Question:14 Find the equation of a circle with centre (2,2) and passes through the point (4,5).

Answer:

Let the equation of circle be :

$(x-h)^2+(y-k)^2=r^2$

Now, since the centre of the circle is (2,2), our equation becomes

$(x-2)^2+(y-2)^2=r^2$

Now, Since this passes through the point (4,5)

$(4-2)^2+(5-2)^2=r^2$

$4+9=r^2$

$r^2=13$

Hence The Final equation of the circle becomes

$(x-2)^2+(y-2)^2=13$

$x^2-4x+4+y^2-4y+4=13$

$x^2+y^2-4x-4y-5=0$

Question:15 Does the point (–2.5, 3.5) lie inside, outside or on the circle $x^2 + y^2 = 25$?

Answer:

Given, a circle

$x^2 + y^2 = 25$

As we can see center of the circle is ( 0,0)

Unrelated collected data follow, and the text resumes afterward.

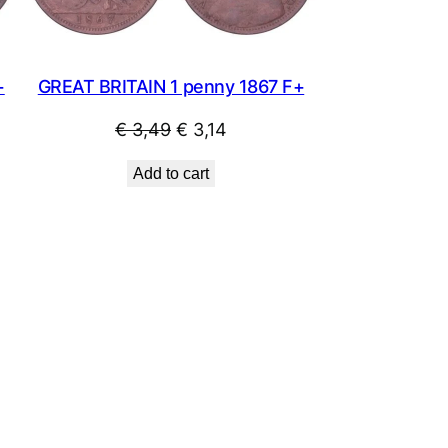
+
GREAT BRITAIN 1 penny 1867 F+
Original
Current
€
3,49
€
3,14
price
price
Add to cart
was:
is:
€ 3,49.
€ 3,14.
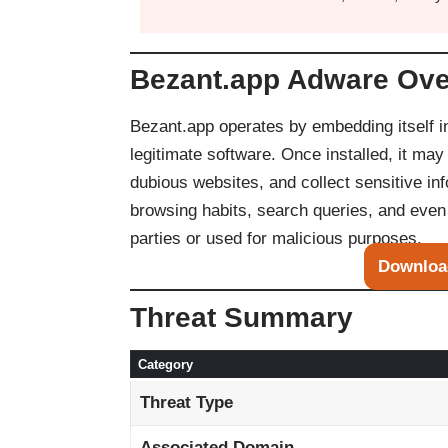
Bezant.app Adware Ov
Bezant.app operates by embedding itself 
legitimate software. Once installed, it ma
dubious websites, and collect sensitive in
browsing habits, search queries, and even 
parties or used for malicious purposes.
Downloa
Threat Summary
Category
Threat Type
Associated Domain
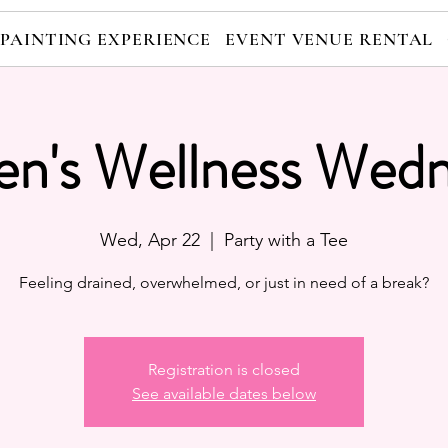
 PAINTING EXPERIENCE
EVENT VENUE RENTAL
n's Wellness Wedn
Wed, Apr 22
  |  
Party with a Tee
Feeling drained, overwhelmed, or just in need of a break?
Registration is closed
See available dates below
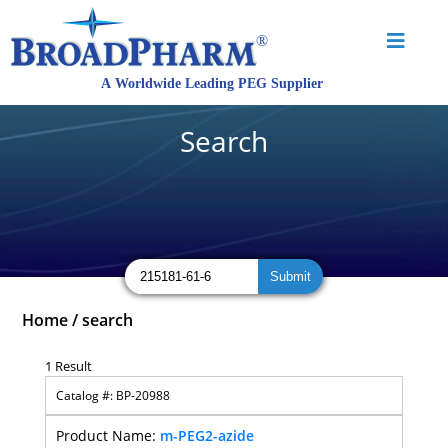
Search
Home
/
search
1 Result
BP-20988
m-PEG2-azide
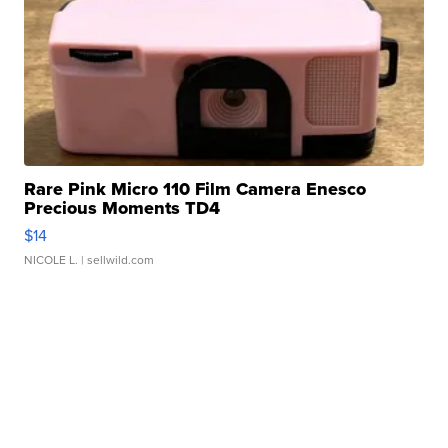
Rare Pink Micro 110 Film Camera Enesco
Precious Moments TD4
$14
NICOLE L.
| sellwild.com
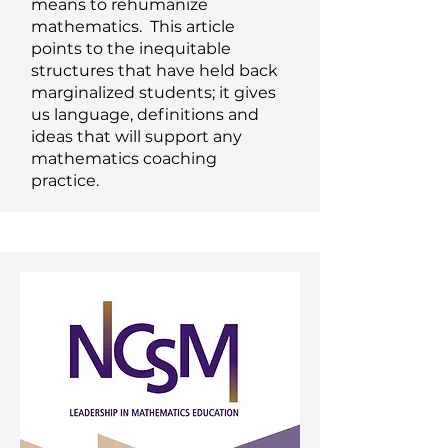
means to rehumanize
mathematics. This article
points to the inequitable
structures that have held back
marginalized students; it gives
us language, definitions and
ideas that will support any
mathematics coaching
practice.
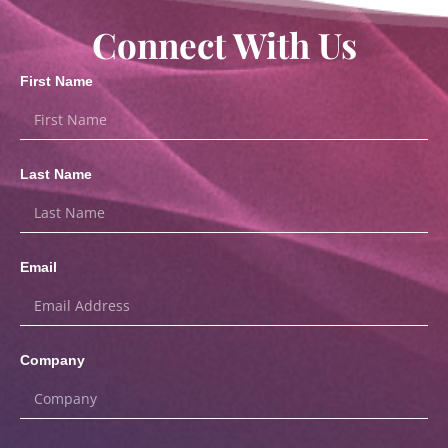
Connect With Us
First Name
Last Name
Email
Company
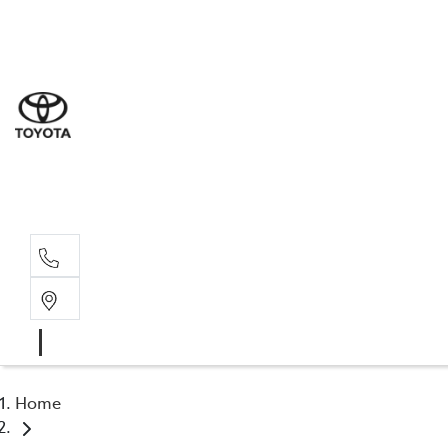
Sal
02 6
Serv
02 6
Part
02 6
Home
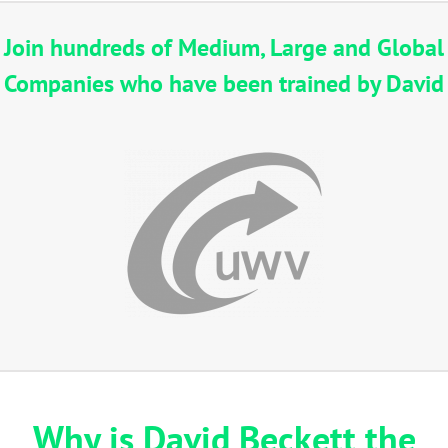
Join hundreds of Medium, Large and Global
Companies who have been trained by David
Why is David Beckett the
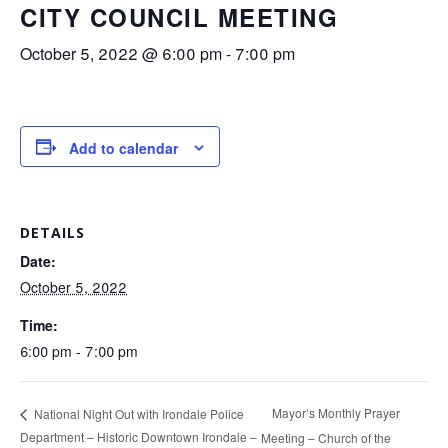
CITY COUNCIL MEETING
October 5, 2022 @ 6:00 pm
-
7:00 pm
Add to calendar
DETAILS
Date:
October 5, 2022
Time:
6:00 pm - 7:00 pm
Mayor’s Monthly Prayer
National Night Out with Irondale Police
Department – Historic Downtown Irondale –
Meeting – Church of the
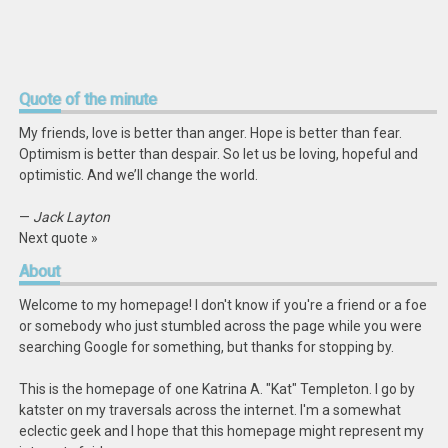
Quote
of the minute
My friends, love is better than anger. Hope is better than fear.
Optimism is better than despair. So let us be loving, hopeful and
optimistic. And we’ll change the world.
—
Jack Layton
Next quote »
About
Welcome to my homepage! I don't know if you're a friend or a foe
or somebody who just stumbled across the page while you were
searching Google for something, but thanks for stopping by.
This is the homepage of one Katrina A. "Kat" Templeton. I go by
katster on my traversals across the internet. I'm a somewhat
eclectic geek and I hope that this homepage might represent my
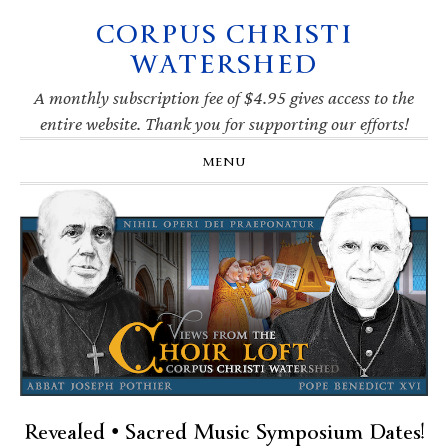
CORPUS CHRISTI
Skip
Skip
Skip
Skip
to
to
to
to
WATERSHED
primary
main
primary
footer
navigation
content
sidebar
A monthly subscription fee of $4.95 gives access to the
entire website. Thank you for supporting our efforts!
MENU
Revealed • Sacred Music Symposium Dates!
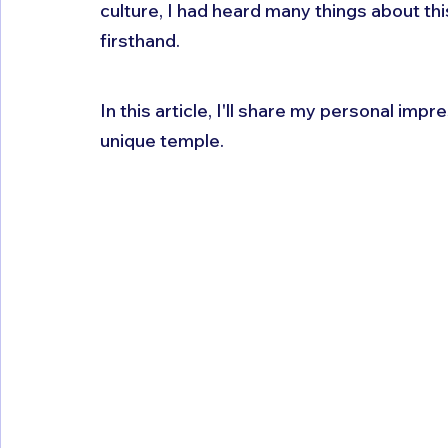
culture, I had heard many things about th
firsthand. 
In this article, I'll share my personal impr
unique temple.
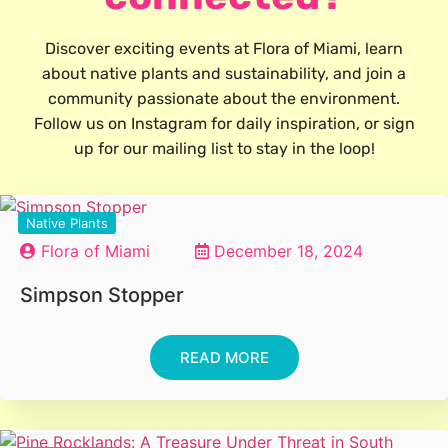
Discover exciting events at Flora of Miami, learn
about native plants and sustainability, and join a
community passionate about the environment.
Follow us on Instagram for daily inspiration, or sign
up for our mailing list to stay in the loop!
Native Plants
Flora of Miami
December 18, 2024
Simpson Stopper
READ MORE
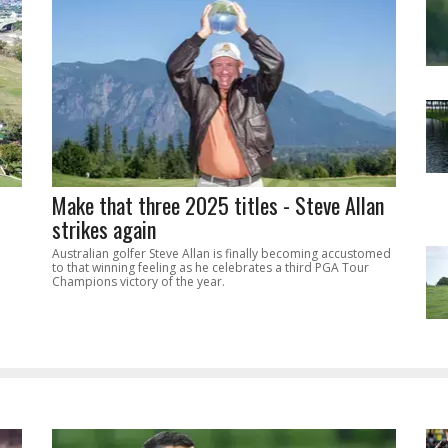
Make that three 2025 titles - Steve Allan
strikes again
Australian golfer Steve Allan is finally becoming accustomed
to that winning feeling as he celebrates a third PGA Tour
Champions victory of the year.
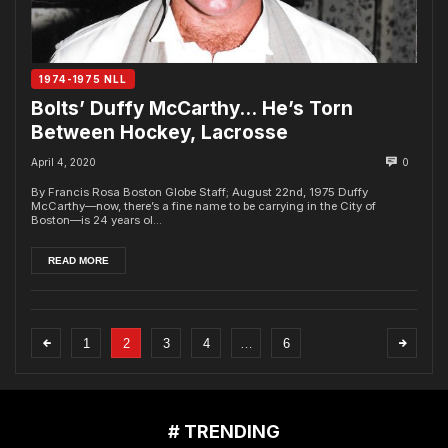
1974-1975 NLL
Bolts’ Duffy McCarthy… He’s Torn
Between Hockey, Lacrosse
April 4, 2020
0
By Francis Rosa Boston Globe Staff; August 22nd, 1975 Duffy
McCarthy—now, there’s a fine name to be carrying in the City of
Boston—is 24 years ol...
READ MORE
1
2
3
4
…
6
# TRENDING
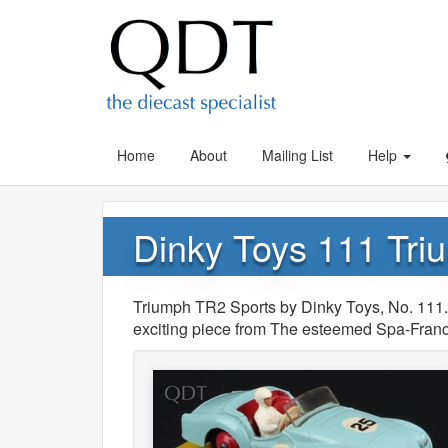
Home
About
Mailing List
Help
Dinky Toys 111 Tri
Triumph TR2 Sports by Dinky Toys, No. 111.
exciting piece from The esteemed Spa-Fran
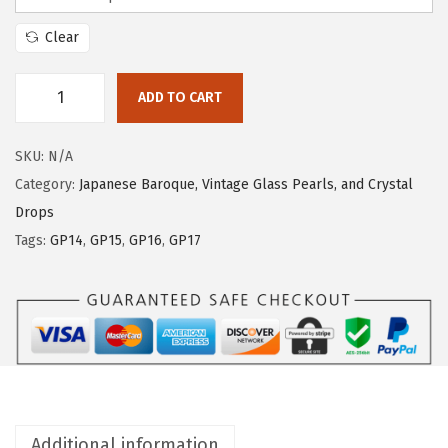
Clear
ADD TO CART
SKU:
N/A
Category:
Japanese Baroque, Vintage Glass Pearls, and Crystal
Drops
Tags:
GP14
,
GP15
,
GP16
,
GP17
Additional information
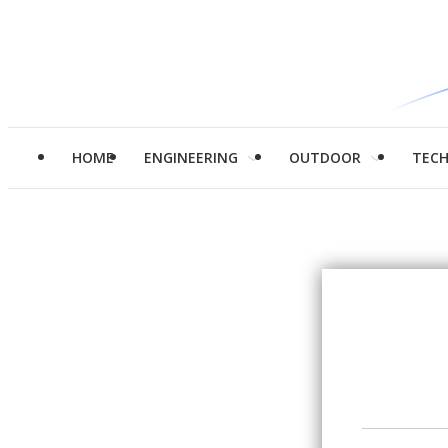
HOME
ENGINEERING
OUTDOOR
TEC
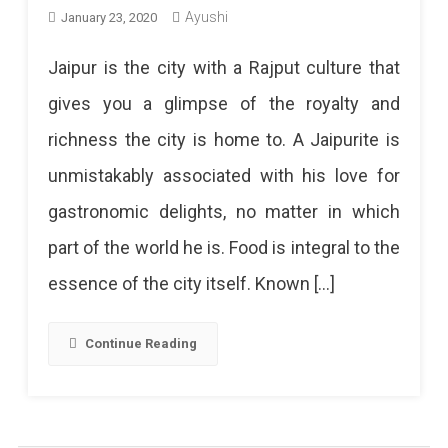
Ayushi
January 23, 2020
Jaipur is the city with a Rajput culture that
gives you a glimpse of the royalty and
richness the city is home to. A Jaipurite is
unmistakably associated with his love for
gastronomic delights, no matter in which
part of the world he is. Food is integral to the
essence of the city itself. Known […]
Continue Reading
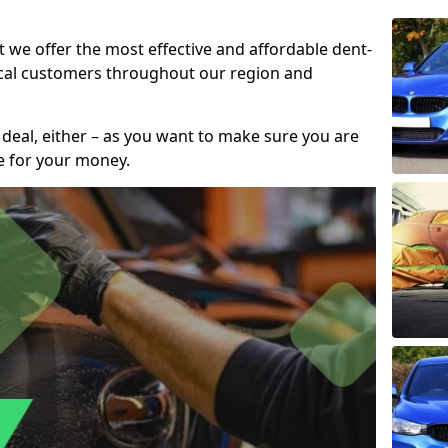
t we offer the most effective and affordable dent-
local customers throughout our region and
 deal, either – as you want to make sure you are
se for your money.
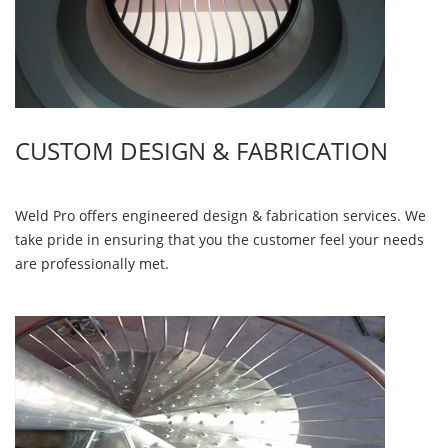
CUSTOM DESIGN & FABRICATION
Weld Pro offers engineered design & fabrication services. We
take pride in ensuring that you the customer feel your needs
are professionally met.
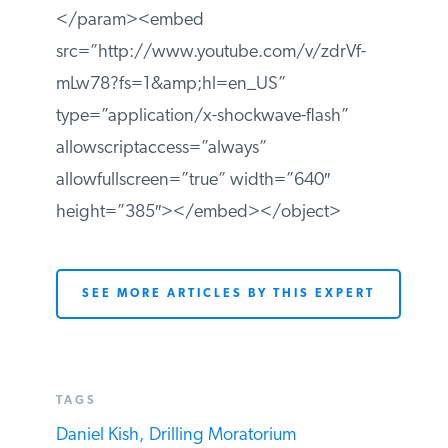
</param><embed
src=”http://www.youtube.com/v/zdrVf-
mLw78?fs=1&amp;hl=en_US”
type=”application/x-shockwave-flash”
allowscriptaccess=”always”
allowfullscreen=”true” width=”640″
height=”385″></embed></object>
SEE MORE ARTICLES BY THIS EXPERT
TAGS
Daniel Kish,
Drilling Moratorium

Now the distance between (0,0) and (–2.5, 3.5) is

$d=\sqrt{(-2.5-0)^2+(3.5-0)^2}$

$d=\sqrt{6.25+12.25}$

$d=\sqrt{18.5}\approx 4.3$$d=\sqrt{18.5}\approx 4.3<5$

Since distance between the given point and center of the circle is less than radius of the circle, the point lie inside the circle.